The difference between the biased and unbiased effect size is substantial, and this means power could very reasonable be somewhat lower that 0.92. There’s not much the Reproducibility Project could do about publication bias (e.g., there are no full-proof statistical technique to estimate unbiased effect size estimates). The solution should come from us: We should publish all our effects, regardless of their significance level. If we don’t, we are sabotaging cumulative science.

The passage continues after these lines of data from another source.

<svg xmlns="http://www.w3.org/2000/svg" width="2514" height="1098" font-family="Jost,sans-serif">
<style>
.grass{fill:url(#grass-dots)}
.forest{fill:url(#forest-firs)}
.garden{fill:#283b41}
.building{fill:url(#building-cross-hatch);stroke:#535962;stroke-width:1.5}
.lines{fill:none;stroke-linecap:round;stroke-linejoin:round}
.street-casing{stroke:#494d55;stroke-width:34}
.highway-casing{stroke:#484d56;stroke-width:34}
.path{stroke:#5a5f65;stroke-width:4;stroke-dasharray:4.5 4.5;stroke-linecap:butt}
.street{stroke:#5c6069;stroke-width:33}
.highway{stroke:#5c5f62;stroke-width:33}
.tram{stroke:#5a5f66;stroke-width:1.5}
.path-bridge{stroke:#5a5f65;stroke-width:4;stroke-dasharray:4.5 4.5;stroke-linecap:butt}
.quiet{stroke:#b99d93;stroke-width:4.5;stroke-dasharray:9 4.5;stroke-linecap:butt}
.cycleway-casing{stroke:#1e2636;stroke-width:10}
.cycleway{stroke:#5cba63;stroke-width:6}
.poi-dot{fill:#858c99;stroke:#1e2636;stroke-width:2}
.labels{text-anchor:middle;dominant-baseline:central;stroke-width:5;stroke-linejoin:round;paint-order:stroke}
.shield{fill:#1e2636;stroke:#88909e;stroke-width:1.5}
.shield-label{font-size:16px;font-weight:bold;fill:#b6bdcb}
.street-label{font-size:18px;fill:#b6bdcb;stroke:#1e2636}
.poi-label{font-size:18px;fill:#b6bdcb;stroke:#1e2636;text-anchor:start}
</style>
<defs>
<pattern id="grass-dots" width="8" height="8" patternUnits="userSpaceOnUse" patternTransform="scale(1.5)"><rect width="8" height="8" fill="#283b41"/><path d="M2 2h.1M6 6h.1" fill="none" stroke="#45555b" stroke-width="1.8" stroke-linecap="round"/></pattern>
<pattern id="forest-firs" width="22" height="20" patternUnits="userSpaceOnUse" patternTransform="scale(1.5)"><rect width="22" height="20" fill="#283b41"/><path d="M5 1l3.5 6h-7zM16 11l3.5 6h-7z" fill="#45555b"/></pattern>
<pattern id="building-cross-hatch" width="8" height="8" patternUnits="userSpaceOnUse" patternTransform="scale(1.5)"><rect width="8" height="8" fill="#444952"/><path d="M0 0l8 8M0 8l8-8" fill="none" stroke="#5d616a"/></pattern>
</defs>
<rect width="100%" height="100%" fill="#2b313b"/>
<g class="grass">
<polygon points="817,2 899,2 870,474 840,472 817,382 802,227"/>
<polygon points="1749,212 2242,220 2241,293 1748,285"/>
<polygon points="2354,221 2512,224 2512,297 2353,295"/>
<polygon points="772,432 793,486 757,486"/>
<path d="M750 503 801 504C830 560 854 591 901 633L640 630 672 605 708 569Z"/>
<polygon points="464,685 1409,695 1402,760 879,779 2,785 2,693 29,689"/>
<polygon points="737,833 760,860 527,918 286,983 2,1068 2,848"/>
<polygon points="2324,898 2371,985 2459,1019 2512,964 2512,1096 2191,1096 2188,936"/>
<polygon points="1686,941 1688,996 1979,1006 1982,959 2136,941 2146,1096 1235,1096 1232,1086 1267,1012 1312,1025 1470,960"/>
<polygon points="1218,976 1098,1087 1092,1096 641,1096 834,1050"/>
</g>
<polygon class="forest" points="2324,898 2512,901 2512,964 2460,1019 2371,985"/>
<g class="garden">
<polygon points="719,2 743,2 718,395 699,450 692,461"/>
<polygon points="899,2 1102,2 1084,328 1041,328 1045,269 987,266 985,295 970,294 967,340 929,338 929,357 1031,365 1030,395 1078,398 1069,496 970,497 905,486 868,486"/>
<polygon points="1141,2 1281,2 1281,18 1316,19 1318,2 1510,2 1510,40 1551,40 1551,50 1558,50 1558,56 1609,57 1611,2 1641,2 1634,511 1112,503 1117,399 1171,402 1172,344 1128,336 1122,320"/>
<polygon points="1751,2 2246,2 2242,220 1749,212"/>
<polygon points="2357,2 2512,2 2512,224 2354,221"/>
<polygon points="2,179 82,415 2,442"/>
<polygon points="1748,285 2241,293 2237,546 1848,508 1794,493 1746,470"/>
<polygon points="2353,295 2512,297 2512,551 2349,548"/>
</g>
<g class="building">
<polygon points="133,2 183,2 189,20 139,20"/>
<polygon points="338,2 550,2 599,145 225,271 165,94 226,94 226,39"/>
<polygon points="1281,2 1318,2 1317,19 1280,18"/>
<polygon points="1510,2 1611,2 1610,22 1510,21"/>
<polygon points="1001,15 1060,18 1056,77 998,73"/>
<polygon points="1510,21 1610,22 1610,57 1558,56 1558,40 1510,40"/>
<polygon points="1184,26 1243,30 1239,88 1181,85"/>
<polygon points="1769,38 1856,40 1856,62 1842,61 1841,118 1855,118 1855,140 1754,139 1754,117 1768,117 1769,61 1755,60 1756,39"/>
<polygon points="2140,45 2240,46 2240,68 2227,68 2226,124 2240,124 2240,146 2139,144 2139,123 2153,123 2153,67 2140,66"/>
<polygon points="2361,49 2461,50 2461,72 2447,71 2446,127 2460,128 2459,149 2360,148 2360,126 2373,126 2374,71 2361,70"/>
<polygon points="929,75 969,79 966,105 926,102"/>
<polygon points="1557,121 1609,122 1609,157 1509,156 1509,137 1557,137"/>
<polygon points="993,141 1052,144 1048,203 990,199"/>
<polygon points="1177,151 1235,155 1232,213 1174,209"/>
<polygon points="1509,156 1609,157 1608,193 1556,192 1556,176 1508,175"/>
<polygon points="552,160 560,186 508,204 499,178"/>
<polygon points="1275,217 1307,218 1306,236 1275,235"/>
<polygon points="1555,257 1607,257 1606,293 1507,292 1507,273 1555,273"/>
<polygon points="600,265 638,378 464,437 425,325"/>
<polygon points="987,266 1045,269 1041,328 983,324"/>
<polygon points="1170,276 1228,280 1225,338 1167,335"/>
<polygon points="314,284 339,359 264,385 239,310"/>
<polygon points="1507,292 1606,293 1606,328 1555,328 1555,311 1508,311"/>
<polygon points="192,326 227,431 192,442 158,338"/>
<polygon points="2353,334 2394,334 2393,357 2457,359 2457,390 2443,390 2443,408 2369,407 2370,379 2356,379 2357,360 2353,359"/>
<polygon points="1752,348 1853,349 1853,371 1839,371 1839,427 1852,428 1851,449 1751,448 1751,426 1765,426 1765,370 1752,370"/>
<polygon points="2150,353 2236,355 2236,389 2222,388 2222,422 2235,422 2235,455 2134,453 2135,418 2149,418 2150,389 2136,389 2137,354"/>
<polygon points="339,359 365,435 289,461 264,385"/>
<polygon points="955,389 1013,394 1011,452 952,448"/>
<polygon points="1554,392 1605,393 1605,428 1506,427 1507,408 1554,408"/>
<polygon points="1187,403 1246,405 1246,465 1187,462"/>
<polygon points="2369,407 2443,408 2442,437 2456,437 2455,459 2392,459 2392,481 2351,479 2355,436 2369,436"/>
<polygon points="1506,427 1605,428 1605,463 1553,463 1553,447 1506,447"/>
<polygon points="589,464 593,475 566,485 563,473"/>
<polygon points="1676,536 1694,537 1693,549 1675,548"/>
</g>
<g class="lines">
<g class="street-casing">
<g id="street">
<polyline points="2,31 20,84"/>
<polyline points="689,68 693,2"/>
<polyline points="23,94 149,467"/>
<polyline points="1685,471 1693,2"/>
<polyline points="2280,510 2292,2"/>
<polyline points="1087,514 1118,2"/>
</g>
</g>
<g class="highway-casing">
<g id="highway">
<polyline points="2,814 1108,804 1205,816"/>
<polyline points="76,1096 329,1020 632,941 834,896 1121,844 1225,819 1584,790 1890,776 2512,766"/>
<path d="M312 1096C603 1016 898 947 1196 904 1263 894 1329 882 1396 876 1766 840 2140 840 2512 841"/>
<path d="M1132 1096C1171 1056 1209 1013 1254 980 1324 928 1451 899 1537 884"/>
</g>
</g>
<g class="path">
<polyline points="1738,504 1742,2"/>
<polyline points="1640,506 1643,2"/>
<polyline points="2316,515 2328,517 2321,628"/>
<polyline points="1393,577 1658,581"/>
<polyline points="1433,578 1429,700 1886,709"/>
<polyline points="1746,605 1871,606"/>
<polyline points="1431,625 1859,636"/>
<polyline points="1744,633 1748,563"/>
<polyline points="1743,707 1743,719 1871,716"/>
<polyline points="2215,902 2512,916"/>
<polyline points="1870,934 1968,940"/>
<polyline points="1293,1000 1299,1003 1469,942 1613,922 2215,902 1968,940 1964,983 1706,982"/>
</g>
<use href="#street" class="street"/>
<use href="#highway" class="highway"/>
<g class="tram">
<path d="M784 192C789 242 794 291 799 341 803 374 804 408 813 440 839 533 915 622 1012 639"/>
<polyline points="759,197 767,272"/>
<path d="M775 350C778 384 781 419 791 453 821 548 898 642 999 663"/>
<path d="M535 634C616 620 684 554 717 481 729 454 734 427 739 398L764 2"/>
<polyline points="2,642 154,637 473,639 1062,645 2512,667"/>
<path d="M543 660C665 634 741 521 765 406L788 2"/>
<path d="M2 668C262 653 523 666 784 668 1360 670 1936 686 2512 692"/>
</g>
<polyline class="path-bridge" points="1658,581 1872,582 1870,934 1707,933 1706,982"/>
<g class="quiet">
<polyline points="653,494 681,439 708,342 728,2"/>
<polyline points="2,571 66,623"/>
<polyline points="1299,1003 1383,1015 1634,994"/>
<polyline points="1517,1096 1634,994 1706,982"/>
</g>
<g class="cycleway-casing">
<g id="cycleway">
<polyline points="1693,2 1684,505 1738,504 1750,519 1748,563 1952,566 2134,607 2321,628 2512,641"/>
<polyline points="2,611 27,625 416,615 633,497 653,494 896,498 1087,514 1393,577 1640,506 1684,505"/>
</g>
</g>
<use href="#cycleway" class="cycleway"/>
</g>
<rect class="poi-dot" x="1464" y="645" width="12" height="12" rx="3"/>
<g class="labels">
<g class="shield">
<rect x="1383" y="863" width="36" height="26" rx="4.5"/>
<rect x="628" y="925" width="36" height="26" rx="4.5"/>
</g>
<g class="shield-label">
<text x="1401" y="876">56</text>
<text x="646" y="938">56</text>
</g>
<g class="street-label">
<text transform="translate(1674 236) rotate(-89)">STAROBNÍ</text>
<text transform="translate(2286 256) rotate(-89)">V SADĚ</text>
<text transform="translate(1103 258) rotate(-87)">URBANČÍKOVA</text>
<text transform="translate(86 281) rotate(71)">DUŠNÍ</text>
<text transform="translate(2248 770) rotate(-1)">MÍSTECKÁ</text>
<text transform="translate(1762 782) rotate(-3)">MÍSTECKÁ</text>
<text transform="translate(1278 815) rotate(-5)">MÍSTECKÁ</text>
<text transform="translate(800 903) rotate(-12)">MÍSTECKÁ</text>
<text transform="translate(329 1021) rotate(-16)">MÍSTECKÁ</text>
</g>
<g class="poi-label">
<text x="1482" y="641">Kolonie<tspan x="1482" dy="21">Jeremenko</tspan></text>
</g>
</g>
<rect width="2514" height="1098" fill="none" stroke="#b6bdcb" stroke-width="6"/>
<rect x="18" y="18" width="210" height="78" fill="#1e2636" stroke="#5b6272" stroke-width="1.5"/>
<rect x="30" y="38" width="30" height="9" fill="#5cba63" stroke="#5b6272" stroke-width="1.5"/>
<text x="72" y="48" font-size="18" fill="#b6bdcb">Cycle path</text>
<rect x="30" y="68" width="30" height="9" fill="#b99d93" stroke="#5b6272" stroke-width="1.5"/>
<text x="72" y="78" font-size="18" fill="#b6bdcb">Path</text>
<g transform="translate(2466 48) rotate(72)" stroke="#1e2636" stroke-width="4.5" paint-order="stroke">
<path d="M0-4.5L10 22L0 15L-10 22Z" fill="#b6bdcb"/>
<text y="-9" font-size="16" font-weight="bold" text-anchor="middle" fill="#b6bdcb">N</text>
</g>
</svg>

However: power only matters when there is a true effect. An unknown percentage of studies did not replicate, because they were originally a false positive, and there simply is no true effect to be found (i.e., the true effect size is 0). It is difficult to tease apart failed replications due to low power, and failed replications because the original studies were false positives, and again, this is a very hetergeneous set of studies. But a look at the p-value distribution is interesting, which we can plot with:

pdist<-MASTER$T_pval_USE..R.[!is.na(MASTER$T_pval_USE..O.) & !is.na(MASTER$T_pval_USE..R.)]
hist(pdist, breaks=100)
abline(h=3.4, lty = 3, col = "gray60")

The histogram is divided into 20 bins, and the frequency of p-values in each bin are plotted. This means all significant results (p < 0.05) fall in the left-most bin. If all non-significant studies examined no true effects, the p-values would be uniformly distributed, with 3.4 studies in each bin (64 non-significant studies (there are 99 p-values plotted, so 99-35=64) in 19 remaining bins). If we think of this p-value distribution as a mix of null effects (uniformly distributed) and true effects (a skewed distribution highest at low p-values), the distribution is not a shallow curve (which would be a sign of low power, see p-value distributions as a function of power here). Instead, the distribution looks more like a sharp angle, which mirrors a p-value distribution from a set of highly powered experiments. It really looks like our power was very high (but we should remember we only have 100 datapoints). There will certainly be some replication studies that, with a much larger sample size, will reveal an effect. In general, it is extremely difficult (and requires huge sample sizes) to distinguish between a real but very small effect, and no effect. But at least the distribution of p-values takes away the concern I had when I started this blog post that the biased effect size estimates in the original studies affected the power in the replication studies.

For now, it means 35 out of 97 replicated effects have become quite a bit more likely to be true. We have learned something about what predicts replicability. For example, at least for some indicators of replication success, “Surprising effects were less reproducible” (take note, journalists and editors of Psychological Science!). For the studies that did not replicate, we have more data, which can inform not just our statistical inferences, but also our theoretical inferences. The Reproducibility Project demonstrates large scale collaborative efforts can work, so if you still believe in an effect that did not replicate, get some people together, collect enough data, and let me know what you find.